Reliable Query Execution


When a node in a cluster fails as result of network, hardware, or software issues, all queries with tasks running on the failing node will be lost. This can significantly impact cluster productivity and waste precious resources, especially for long running queries.

One way to overcome this is to automatically rerun those impacted queries. This reduces the need for human intervention and increases fault tolerance, but as a result, the total execution time can be much longer.

To achieve better performance while maintaining execution reliability, the distributed snapshot mechanism in openLooKeng takes periodic snapshots of the complete state of the query execution. When an error occurs, the query can resume execution from the last successful snapshot. The implementation is based on the standard Chandy-Lamport algorithm.

As of release 1.2.0, openLooKeng supports recovery of tasks and worker node failures.

Enable Distributed Snapshot

Distributed snapshot is most useful for long running queries. It is disabled by default, and must be enabled and disabled via a session property snapshot_enabled. It is recommended that the feature is only enabled for complex queries that require high reliability.

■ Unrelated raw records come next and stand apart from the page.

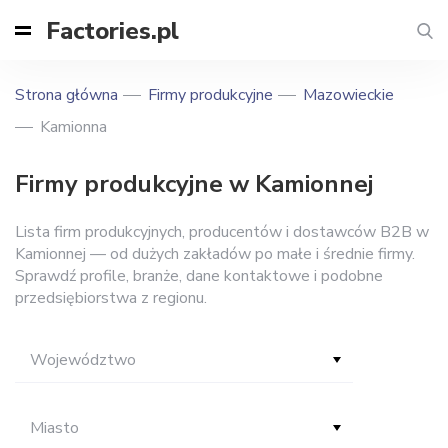
Factories.pl
Strona główna
Firmy produkcyjne
Mazowieckie
Kamionna
Firmy produkcyjne w Kamionnej
Lista firm produkcyjnych, producentów i dostawców B2B w
Kamionnej — od dużych zakładów po małe i średnie firmy.
Sprawdź profile, branże, dane kontaktowe i podobne
przedsiębiorstwa z regionu.
Województwo
Miasto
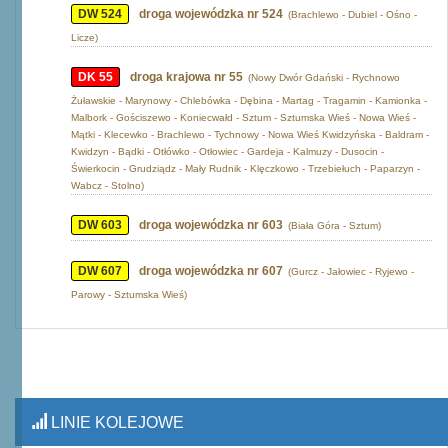
DW 524
droga wojewódzka nr 524
(Brachlewo - Dubiel - Ośno -
Licze)
DK 55
droga krajowa nr 55
(Nowy Dwór Gdański - Rychnowo
Żuławskie - Marynowy - Chlebówka - Dębina - Martag - Tragamin - Kamionka -
Malbork - Gościszewo - Koniecwałd - Sztum - Sztumska Wieś - Nowa Wieś -
Mątki - Klecewko - Brachlewo - Tychnowy - Nowa Wieś Kwidzyńska - Baldram -
Kwidzyn - Bądki - Otłówko - Otłowiec - Gardeja - Kalmuzy - Dusocin -
Świerkocin - Grudziądz - Mały Rudnik - Klęczkowo - Trzebiełuch - Paparzyn -
Wabcz - Stolno)
DW 603
droga wojewódzka nr 603
(Biała Góra - Sztum)
DW 607
droga wojewódzka nr 607
(Gurcz - Jałowiec - Ryjewo -
Parowy - Sztumska Wieś)
LINIE KOLEJOWE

To be able to resume execution from a previously saved snapshot, there must be a sufficient number of workers available so that all previous tasks can be restored. To enable distributed snapshot for a query, the following is required:

  • at least 2 workers
  • at least 80% of previously available nodes still active for the resume to be successful. If not enough workers are available, the query reruns from the beginning.

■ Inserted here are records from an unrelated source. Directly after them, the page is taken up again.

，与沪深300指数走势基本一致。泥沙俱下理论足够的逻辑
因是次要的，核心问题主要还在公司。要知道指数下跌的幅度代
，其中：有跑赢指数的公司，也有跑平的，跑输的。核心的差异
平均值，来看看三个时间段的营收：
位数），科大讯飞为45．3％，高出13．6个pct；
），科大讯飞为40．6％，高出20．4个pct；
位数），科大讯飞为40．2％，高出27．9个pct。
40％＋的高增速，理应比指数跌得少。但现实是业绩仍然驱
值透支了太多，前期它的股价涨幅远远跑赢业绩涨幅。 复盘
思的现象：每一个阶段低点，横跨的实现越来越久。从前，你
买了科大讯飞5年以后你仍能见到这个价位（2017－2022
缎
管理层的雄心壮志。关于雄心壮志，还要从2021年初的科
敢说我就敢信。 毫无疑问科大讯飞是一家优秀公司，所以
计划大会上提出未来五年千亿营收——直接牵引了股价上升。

  • Supported Statements: only INSERT and CREATE TABLE AS SELECT types of statements are supported
    • This does not include statements like INSERT INTO CUBE
  • Source tables: can only read from tables in Hive, TPCDS, and TPCH catalogs
  • Target table: can only write to tables in Hive catalogs, with ORC format
  • Interaction with other features: distributed snapshot does not yet work with the following features:
    • Reuse exchange, i.e. optimizer.reuse-table-scan
    • Reuse common table expression (CTE), i.e. optimizer.cte-reuse-enabled
    • Spill, i.e. experimental.spill-enabled

When a query that does not meet the above requirements is submitted with distributed snapshot enabled, the query will be executed as if the distributed snapshot feature is not turned on.

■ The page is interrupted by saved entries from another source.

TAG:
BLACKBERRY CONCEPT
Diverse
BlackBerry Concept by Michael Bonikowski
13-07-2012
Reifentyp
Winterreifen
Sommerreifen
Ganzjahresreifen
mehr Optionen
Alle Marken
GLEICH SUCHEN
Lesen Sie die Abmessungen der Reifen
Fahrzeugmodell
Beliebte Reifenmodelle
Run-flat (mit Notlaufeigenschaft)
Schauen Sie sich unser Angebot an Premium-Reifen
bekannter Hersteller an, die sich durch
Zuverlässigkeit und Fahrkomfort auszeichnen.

Error recovery is triggered when communication between the coordinator and a remote task fails for an extended period of time, as controlled by the query.remote-task.max-error-duration configuration.

Another relevant configuration is exchange.max-error-duration, which affects inter-task communication errors. It is recommended that this property is configured with a duration longer than query.remote-task.max-error-duration, to increase the chance of worker failure recovery.

Storage Considerations

When query execution is resumed from a saved snapshot, tasks are likely scheduled on different workers than when the snapshot was taken. This means saved snapshot data must be accessible by all workers.

Snapshot data is stored in a file system as specified using the hetu.experimental.snapshot.profile property.

Snapshot files are stored under /tmp/hetu/snapshot/ folder of the file system. All workers must be authorized to read and write to this folder.

Snapshots reflect states in query execution, potentially becoming very large in size and varying significantly from query to query. For example, queries that need to buffer large amounts of data (typically involving ordering, window, join, aggregation, etc. operations), may result in snapshots that include data from an entire table. Ensure that the shared file system has sufficient space available to save these snapshots before proceeding.

Each query execution may produce multiple snapshots. Contents of these snapshots may overlap. Currently they are stored as separate files. In the future, “incremental snapshots” feature may be introduced to save storage space.

Performance Overhead

The ability to recover from an error and resume from a snapshot does not come for free. Capturing a snapshot, depending on complexity, takes time. Thus it is a trade-off between performance and reliability.

It is suggested to only turn on distributed snapshot when necessary, i.e. for queries that run for a long time. For these types of workloads, the overhead of taking snapshots becomes negligible.


Configurations related to distributed snapshot feature can be found in Properties Reference.